How would it change the world, for instance, if we could hear the the prayer of the mouse as the hawk swallows it down? Or the missive of the fish, as it's scooped up by a bear? If only we could give ourselves over to that way of thinking about life, about death! If only I could...

At the least, I want nature to help me understand the hurts I see people inflict on one another, the hurts others do to me, the hurts I cause. But, all in all, spending time in the quiet of a deeper wilderness than my day-to-day one makes me care less about the world of people. How much better a use of my attention to watch a heron make the rounds of coves at Raccoon Lake, wade out into the shallows on straw-like legs, fish for his supper with his beak in the late afternoon breezes, after the skiers and their boats have gone home. Or to count the birds of prey (hawks? eagles? turkey vultures?) overhead—12, no 15!—buoyed on air currents exhaled by the interplay of water and sun. 

My favorite experience of nature, if I must choose just one, is wind. By itself it has no sound and can’t be seen. It depends on impedance—branches swayed, leaves rattled, water lapped against another resistance, the shore—to make its music and its paintings. Resistance is what gives the wind its character. And I know then I’ve come full circle. Resistance—impedance—also defines character in my messy, imperfect day-to-day life. Not only standing against something, but standing with it, bending, being bowled over or merely rattled or untouched.

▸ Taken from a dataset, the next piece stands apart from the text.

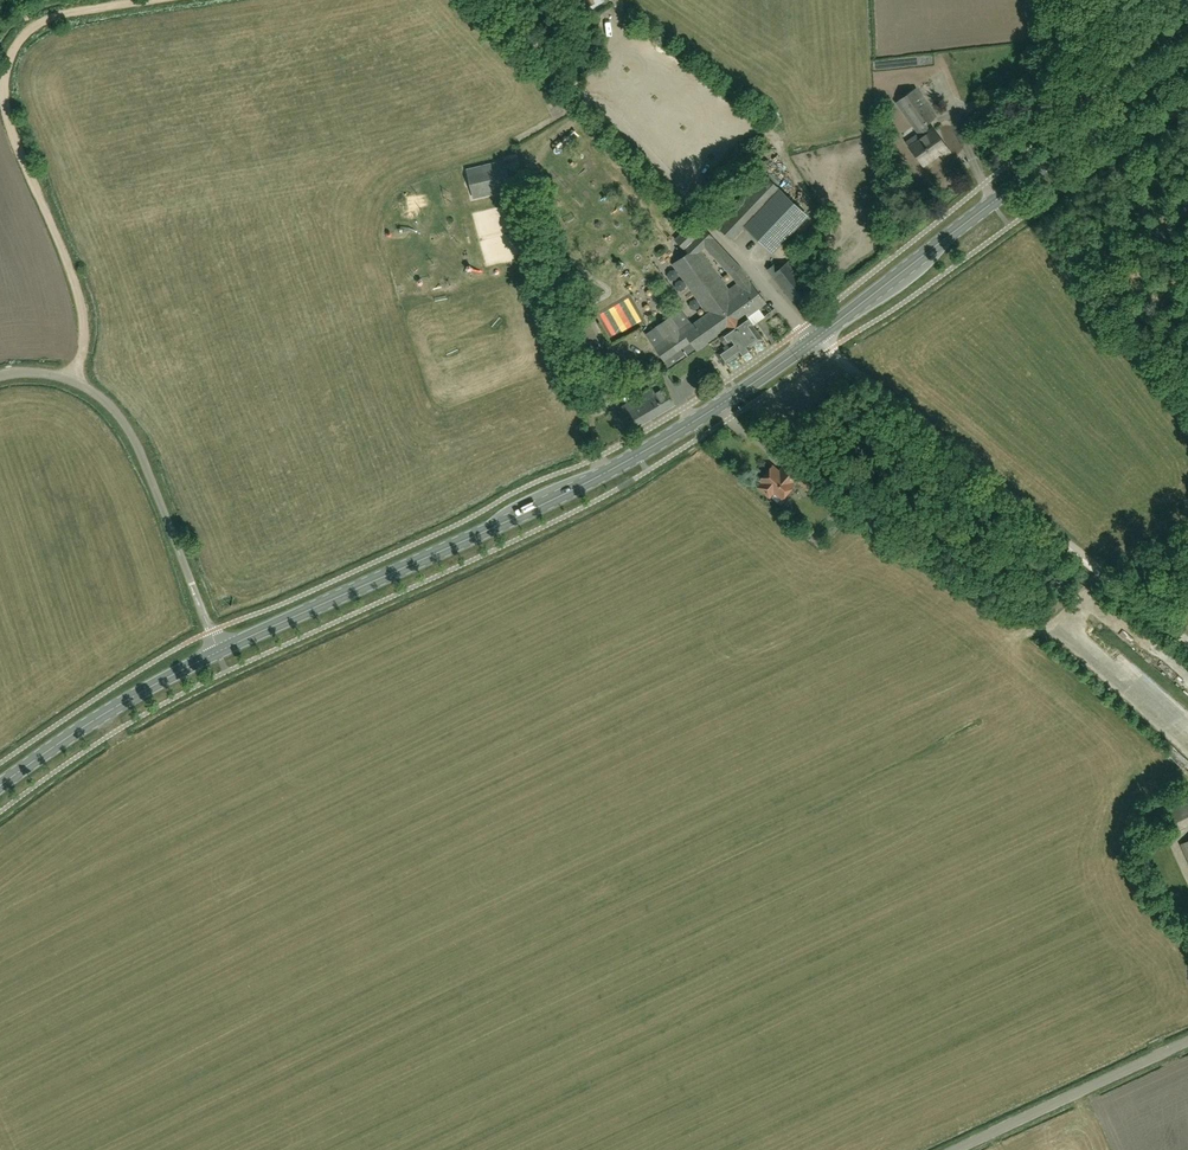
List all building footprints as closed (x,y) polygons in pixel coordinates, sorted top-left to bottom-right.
[(950,151),(947,147),(933,129),(930,131),(923,123),(935,115),(916,89),(897,102),(917,130),(905,138),(923,164),(938,153),(941,158),(950,151)] [(718,90),(709,100),(716,105),(724,96),(718,90)] [(716,106),(721,111),(730,104),(725,98),(716,106)] [(734,105),(722,112),(726,119),(738,112),(734,105)] [(970,125),(980,122),(977,113),(967,116),(970,125)] [(745,138),(760,125),(756,120),(740,133),(745,138)] [(667,145),(682,130),(678,125),(662,140),(667,145)] [(511,188),(505,160),(466,169),(473,197),(511,188)] [(719,226),(732,238),(744,225),(773,252),(807,216),(779,189),(766,177),(719,226)] [(684,359),(668,370),(675,381),(716,353),(724,364),(739,353),(740,355),(751,347),(750,346),(762,338),(752,325),(753,324),(746,315),(766,301),(751,282),(740,290),(732,295),(700,251),(705,247),(717,259),(725,251),(704,229),(699,234),(691,225),(675,239),(685,249),(686,248),(690,252),(673,263),(709,313),(687,328),(684,325),(667,337),(677,351),(678,350),(684,359)] [(805,315),(821,303),(787,261),(777,269),(773,264),(767,269),(805,315)] [(619,299),(631,322),(643,316),(630,293),(619,299)] [(616,301),(604,307),(616,330),(628,324),(616,301)] [(575,356),(601,345),(591,322),(565,333),(575,356)] [(638,397),(650,418),(674,404),(662,383),(638,397)] [(629,431),(650,418),(638,397),(617,410),(629,431)] [(760,479),(763,482),(762,483),(762,484),(761,485),(761,487),(761,488),(762,489),(762,490),(763,491),(764,492),(765,493),(766,493),(767,493),(768,493),(769,493),(770,493),(771,493),(772,492),(773,491),(781,499),(794,485),(792,483),(799,475),(787,464),(779,472),(773,466),(760,479)] [(796,482),(809,493),(815,485),(802,475),(796,482)] [(887,515),(908,509),(904,495),(883,501),(887,515)] [(1119,623),(1115,628),(1127,636),(1130,632),(1119,623)] [(1176,678),(1183,686),(1187,681),(1187,667),(1176,678)] [(1187,724),(1187,710),(1165,693),(1158,702),(1187,724)] [(1187,823),(1187,800),(1166,810),(1175,830),(1187,823)]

I doubt I could last a night in a true wilderness, but I can glimpse one sometimes and let it fill me up. We all have an inner Mowgli, and we all need to let it out to breathe in. To breathe in silence and song and an idea of who we were before we "grew up." I'm told (but don't quote me on this) it helps the disposition. Leastways, it does wonders for mine.



1 comment:

  1. I'm always impressed by your ability to draw wondrous word pictures, Susan. Such a gift you have!